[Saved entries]
· · · · ·

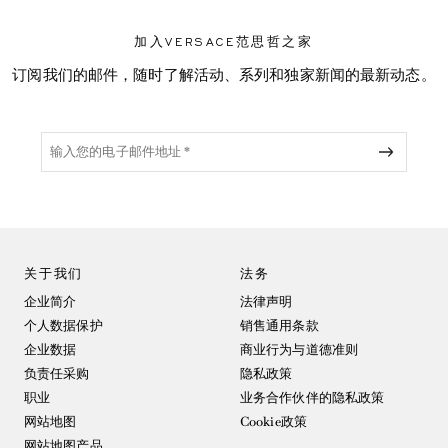
加入VERSACE范思哲之家
订阅我们的邮件，随时了解活动、系列和独家新闻的最新动态。
关于我们
法务
企业简介
法律声明
个人数据保护
销售通用条款
企业数据
商业行为与道德准则
负责任采购
隐私政策
职业
业务合作伙伴的隐私政策
网站地图
Cookie政策
网站地图产品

· · · · ·

Activity: Your copy should match the records word for word, with the pictures removed.

Response area:
加入VERSACE范思哲之家
订阅我们的邮件，随时了解活动、系列和独家新闻的最新动态。
关于我们
法务
企业简介
法律声明
个人数据保护
销售通用条款
企业数据
商业行为与道德准则
负责任采购
隐私政策
职业
业务合作伙伴的隐私政策
网站地图
Cookie政策
网站地图产品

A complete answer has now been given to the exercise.